Raphael Schiffmann, M.D., M.H.Sc.

Raphael Schiffmann, M.D. is an expert on neurometabolic diseases, focusing his research efforts on lysosomal storage disorders such as Gaucher disease.  His primary research interests are: 1) studying the mechanisms by which the glucocerebrosidase enzyme deficiency causes neuronal damage in Gaucher patients, 2) evaluating enzyme replacement therapy and other novel therapeutic modalities in neuronopathic Gaucher disease, 3) continuing research on related lysosomal storage disorders such as Fabry disease, mucolipidosis, and leukodystrophies.

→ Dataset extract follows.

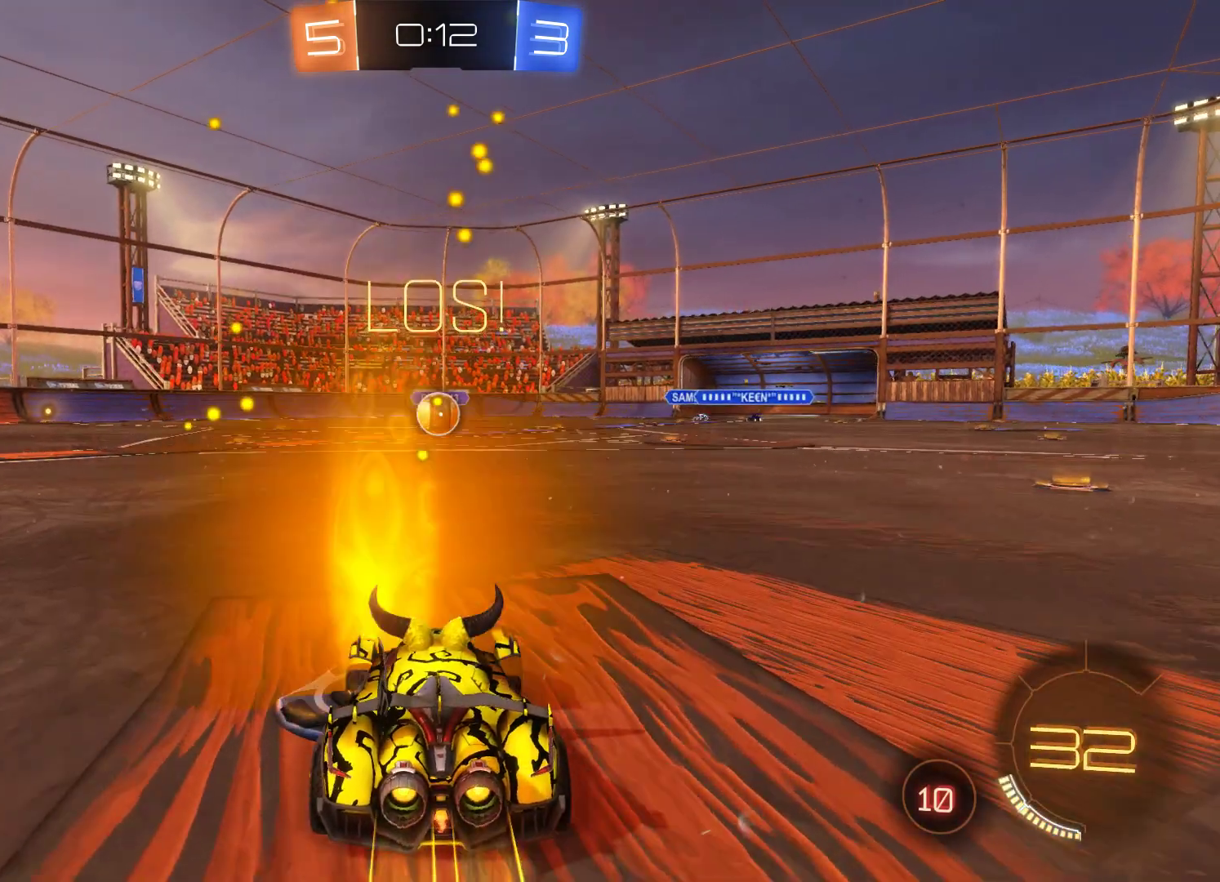
{"buttons": ["L2", "R2"], "left_stick": "up", "right_stick": "center", "events": [[367, "A", "down"], [367, "left_stick", "up"], [467, "A", "up"]]}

Dr. Schiffmann currently is the Director of the Institute of Metabolic Disease at the Baylor Research Institute, Dallas, Texas. Graduating cum laude from the University of Liège, Belgium, in 1980, Dr. Schiffmann went on to intern at the University Hospital in Liège through 1980, before completing his Pediatric Residency at Shaare Zedek Medical Center in Jerusalem in 1985.  Internationally active, Dr. Schiffmann qualified for his VISA and moved to Boston, working in neurology and eventually as a Fellow at the Pediatric Neurology Division of New England Medical Center Hospital through 1988.  From 1988 to 1991, he worked as a Pediatric Neurologist at Hadassah University Hospital in Jerusalem. In 1991, the NIH recruited Dr. Schiffmann for training in research of neurometabolic diseases. Between 1996 and 2007 Dr. Schiffmann was the Lead Investigator in the Developmental and Metabolic Neurology Branch at the National Institute of Neurological Disorders and Stroke (NINDS), a part of the National Institutes of Health (NIH). Dr. Schiffmann also has an advanced degree in clinical research from Duke University.

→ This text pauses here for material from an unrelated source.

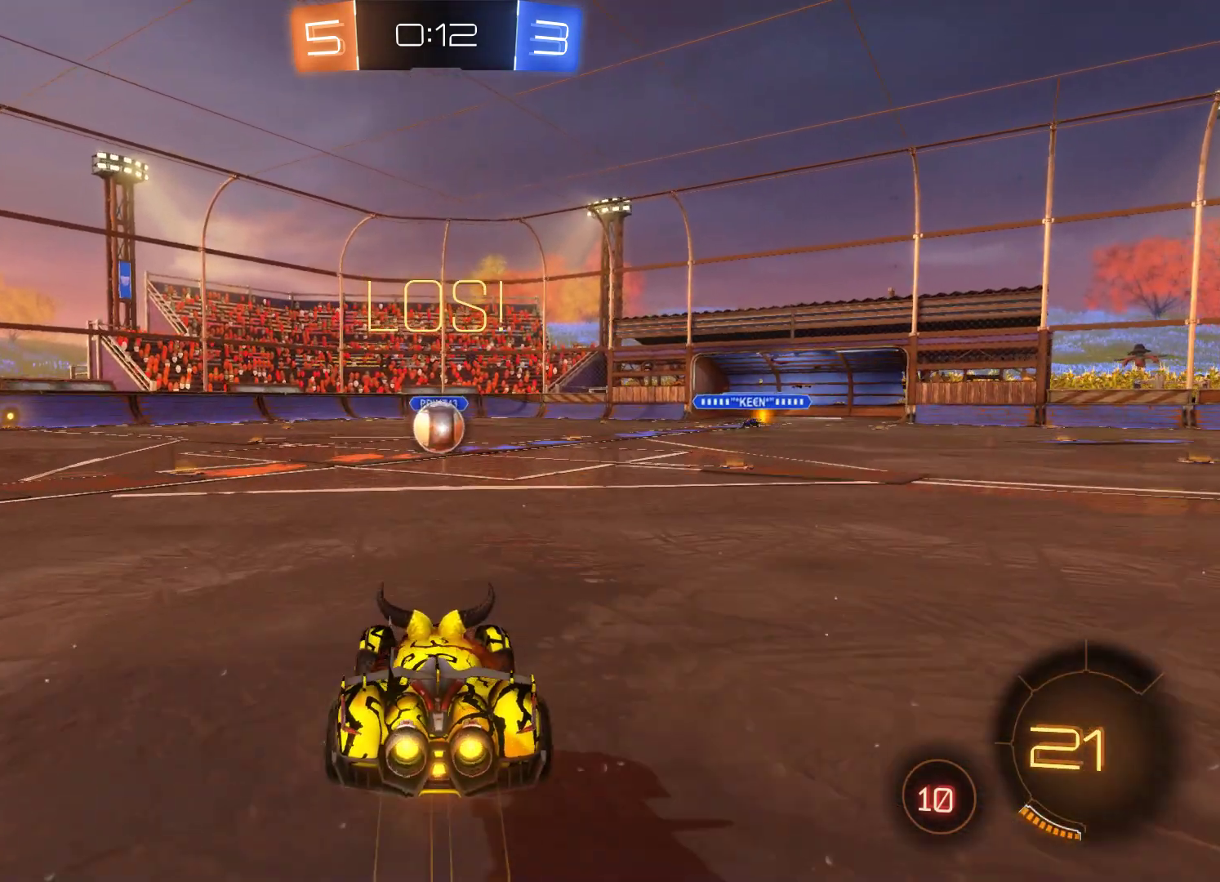
{"buttons": ["R2"], "left_stick": "up", "right_stick": "center", "events": [[33, "A", "down"], [100, "L2", "up"], [167, "A", "up"]]}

Dr. Schiffmann’s research with lysosomal storage disorders is invaluable to the fight against Gaucher disease.  He performed extensive studies on the effectiveness of enzyme replacement therapy (ERT) in neuronopathic Gaucher disease (type 2 and 3 Gaucher).  These studies gave Dr. Schiffmann the insight to determine that although ERT is very effective in reversing the systemic disease, it has no discernable effect on the neurologic manifestations of the disorder. He is currently testing other therapeutic approaches to neuronopathic Gaucher disease. His other area of concentration in Gaucher research has been the specific mechanisms that inflict neurological damage.  In this research Dr. Schiffmann studies patients, patients’ cells in culture and other pathologic material. For example, he made significant insight in understanding the link between Gaucher disease and parkinsonism.

Dr. Schiffmann has established himself as an international authority in Gaucher disease research.   He is an Active Member of the American Neurological Association, the International Child Neurology Association, the Child Neurology Society (USA), American Academy of Neurology, and the Israeli Child Neurology Society.  He is a regular speaker at international meetings.

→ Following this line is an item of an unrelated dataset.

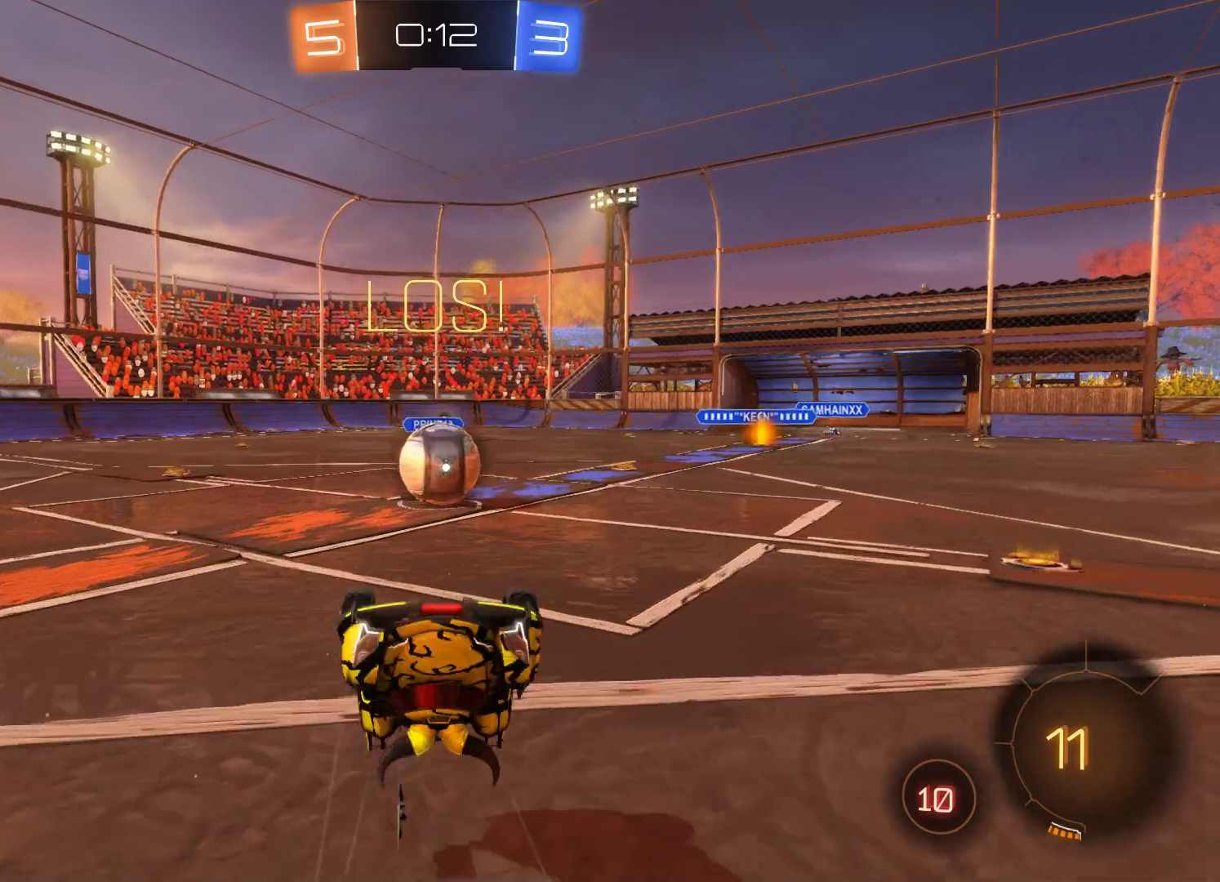
{"buttons": ["R2"], "left_stick": "left", "right_stick": "center", "events": [[33, "left_stick", "up-right"], [333, "left_stick", "center"], [400, "left_stick", "left"]]}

Dr. Schiffmann’s writings include 155 peer-reviewed publications in scholarly journals, and 19 book chapters and reviews. The corpus of his life’s work reflects a certain zeal for not only curing Gaucher disease, but also understanding the nature of related lysosomal storage disorders.

Dr. Schiffmann is the Chairman of the Scientific Advisory Board for the Children’s Gaucher Research Fund.